───── Source data

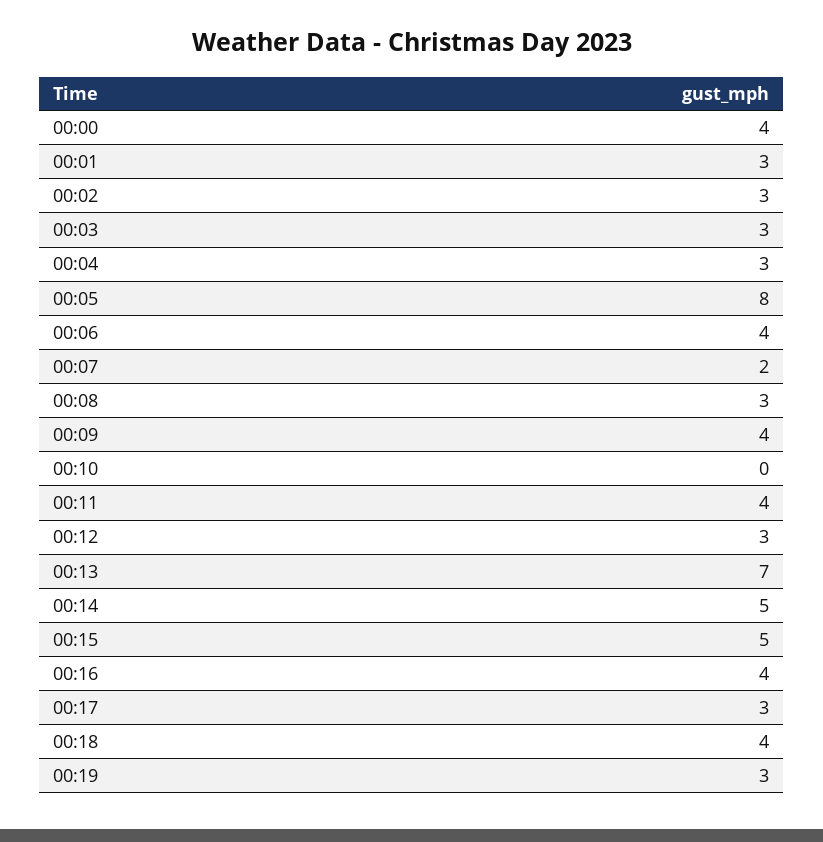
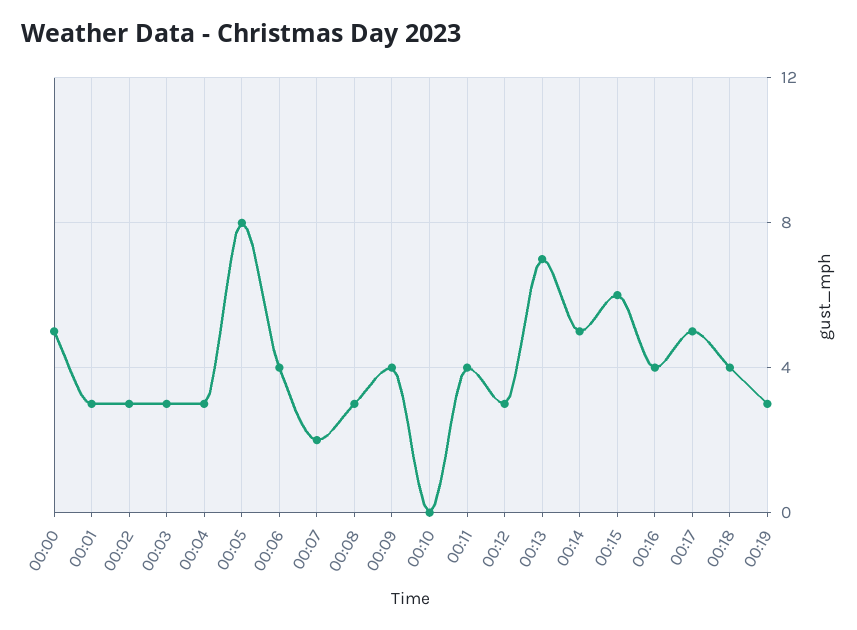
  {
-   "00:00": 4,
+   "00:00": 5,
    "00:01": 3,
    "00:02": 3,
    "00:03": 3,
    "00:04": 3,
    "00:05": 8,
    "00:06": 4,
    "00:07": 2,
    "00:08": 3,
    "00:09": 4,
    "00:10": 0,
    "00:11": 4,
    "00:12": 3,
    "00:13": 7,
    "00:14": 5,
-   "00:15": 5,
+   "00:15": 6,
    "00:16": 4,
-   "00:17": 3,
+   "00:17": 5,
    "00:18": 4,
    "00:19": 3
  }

──────────

### Request:
Print each of the records above exactly as written, leaving no picture in the copy.

### Exercise solution:
  {
-   "00:00": 4,
+   "00:00": 5,
    "00:01": 3,
    "00:02": 3,
    "00:03": 3,
    "00:04": 3,
    "00:05": 8,
    "00:06": 4,
    "00:07": 2,
    "00:08": 3,
    "00:09": 4,
    "00:10": 0,
    "00:11": 4,
    "00:12": 3,
    "00:13": 7,
    "00:14": 5,
-   "00:15": 5,
+   "00:15": 6,
    "00:16": 4,
-   "00:17": 3,
+   "00:17": 5,
    "00:18": 4,
    "00:19": 3
  }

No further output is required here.